BA: I was a fan of his Bush-era work where he had Bush and Cheney and Rumsfeld waterboarding people. Those seemed dead-on, and he lampooned Fox News at that time and anything to do with the war in Iraq. That was a golden age of Dees, where it aligned with some of my own beliefs and politics at the time and there was nothing overtly racist or antisemitic. Later on, before he died, many of his recent images were very pro Black Lives Matter, he was into that movement. He was into Occupy Wall Street and the protests of various pipelines and Native American sovereignty. Not any images people share now, probably because they’re not cool or funny, but that’s what he was headed towards.

DIABOLIQUE: Do you see the lack of a coherent ideology in Dees’s work as indicative of any larger cultural or political trends in the conspiracy community today?
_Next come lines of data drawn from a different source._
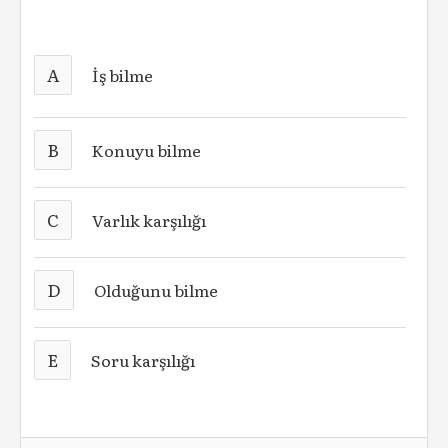
A
İş bilme
B
Konuyu bilme
C
Varlık karşılığı
D
Olduğunu bilme
E
Soru karşılığı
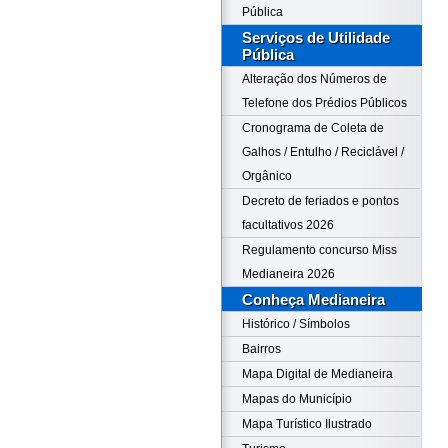
Pública
Serviços de Utilidade
Pública
Alteração dos Números de
Telefone dos Prédios Públicos
Cronograma de Coleta de
Galhos / Entulho / Reciclável /
Orgânico
Decreto de feriados e pontos
facultativos 2026
Regulamento concurso Miss
Medianeira 2026
Conheça Medianeira
Histórico / Símbolos
Bairros
Mapa Digital de Medianeira
Mapas do Município
Mapa Turístico Ilustrado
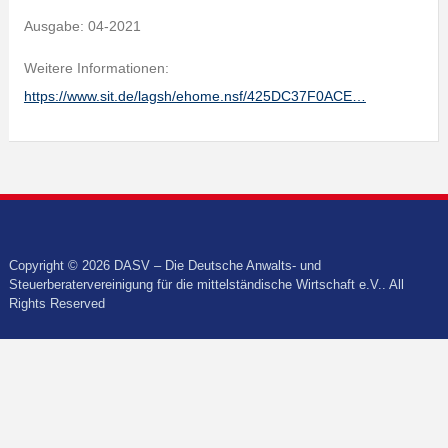
Ausgabe: 04-2021
Weitere Informationen:
https://www.sit.de/lagsh/ehome.nsf/425DC37F0ACE…
Copyright © 2026 DASV – Die Deutsche Anwalts- und
Steuerberatervereinigung für die mittelständische Wirtschaft e.V.. All
Rights Reserved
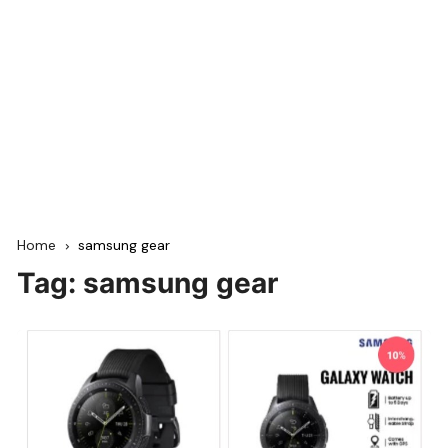
Home
samsung gear
Tag:
samsung gear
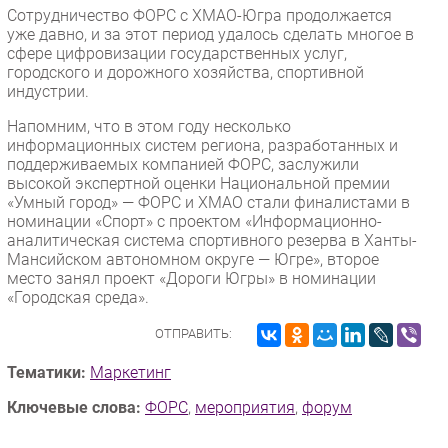
Сотрудничество ФОРС с ХМАО-Югра продолжается
уже давно, и за этот период удалось сделать многое в
сфере цифровизации государственных услуг,
городского и дорожного хозяйства, спортивной
индустрии.
Напомним, что в этом году несколько
информационных систем региона, разработанных и
поддерживаемых компанией ФОРС, заслужили
высокой экспертной оценки Национальной премии
«Умный город» — ФОРС и ХМАО стали финалистами в
номинации «Спорт» с проектом «Информационно-
аналитическая система спортивного резерва в Ханты-
Мансийском автономном округе — Югре», второе
место занял проект «Дороги Югры» в номинации
«Городская среда».
ОТПРАВИТЬ:
Тематики:
Маркетинг
Ключевые слова:
ФОРС
,
мероприятия
,
форум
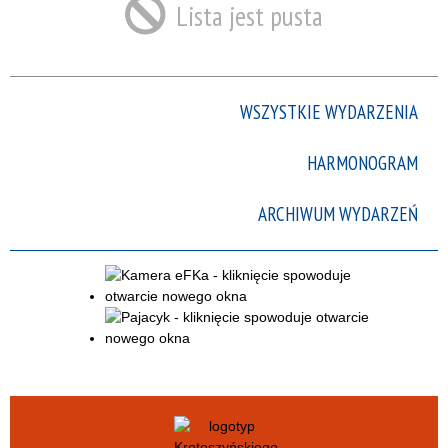
Lista jest pusta
Trwające w
zakresie
—
WSZYSTKIE WYDARZENIA
Miejsce
HARMONOGRAM
Organizator
ARCHIWUM WYDARZEŃ
Promowane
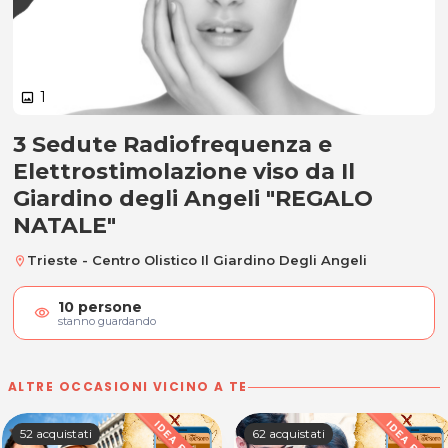
1
image
3 Sedute Radiofrequenza e
3 Sedute Radiofrequenza e Elettr
Elettrostimolazione viso da Il
Giardino degli Angeli "REGALO
NATALE"
Trieste - Centro Olistico Il Giardino Degli Angeli
location_on
10
persone
visibility
stanno guardando
ALTRE OCCASIONI VICINO A TE
52 acquistati
62 acquistati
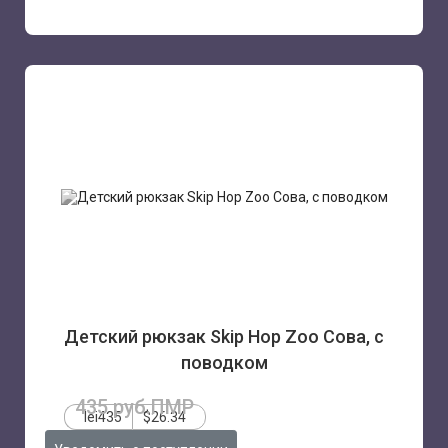
Детский рюкзак Skip Hop Zoo Сова, с
поводком
435 руб.ПМР
lei435
$26.34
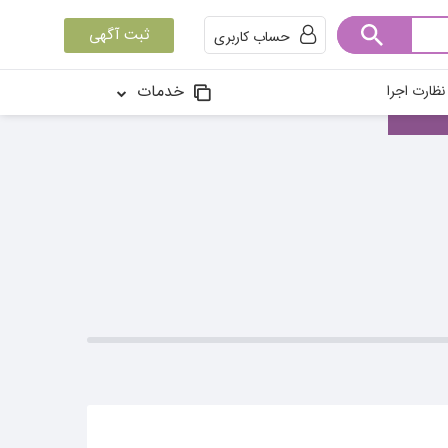
ثبت آگهی
حساب کاربری
خدمات
ظارت اجرا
BA: In the conspiracy world there was a political agnosticism where you didn’t trust anybody in the government or any power structures like the police or the military. That was a thread but I think Trump threw a monkey wrench into all of that. Somehow Trump became the only power structure and politician that you could trust. Conspiracies then, with Trump, became partisan. They’re all mostly right-wing, for the most part, now. There were conspiracies with Obama, especially racists coming out of the woodwork, but Trump pushed it to the right. In the 1980s and 1990s it was all over the map, but now it’s almost exclusively right-wing.

DIABOLIQUE: Are you currently working on any films about conspiracy theorists?

BA: The David Dees piece was seen, a rough-cut, and I got hired to co-direct a feature documentary that profiles conspiracy theorists in a similar style. We’re going to go on the hunt for interesting people with interesting stories, some ex-believers, family members of conspiracy theorists, and then people like Dees who have compelling stories and bizarre beliefs. We’ll also sprinkle in experts and historians and psychiatrists and philosophers.

I also have a cryptozoology project, which is a documentary series that focuses on the cryptozoologists themselves and not the animals. We’re going to go on expeditions with them to find these animals but it’s really about them and trying to understand how someone can devote their whole lives and sacrifice their work to find an animal that might not exist. And then I’m also working on a documentary series about folklore, Keep Folklore Alive. Our pilot episode, “Telos or Bust,” is about all of the strange beliefs at Mount Shasta, California.

DIABOLIQUE: You operate in the artistic medium of conspiracy, covering people who believe in conspiracy theories—are there any conspiracies you yourself believe in? I want to distinguish between conspiracies and conspiracy theories because the latter implies a kind of a priori knowledge that the subject is only a theory and has no grounding in reality.

BA: There are conspiracy theories that turned out to be true. I’m talking about MKULTRA, the government secretly dosing people with psychedelics to study mind control. That would sound crazy if it wasn’t true. There’s also the Gulf of Tonkin incident and the Tuskegee experiments. And then there’s Edward Snowden. It sounded so crazy that the government is spying on everything that you’re doing—every tech message, every phone call—but that turned out to be true.

In terms of theories that haven’t yet been proven, I’m a skeptic but I’m not a cynic, so I keep my eyes and mind open. There are fun ones, like the idea that we’re actually in the 1700s and 300 years were added onto our history, for some bizarre reason to do with the Catholic Church. That seems benign. Or the Mandela Effect and the idea that there might be branching, alternate universes, but the only thing we notice somehow are the product names are different. But that’s pretty much it.

DIABOLIQUE: Do you see yourself becoming a subject of one of your own films?

BA: I don’t think I have the charisma for that.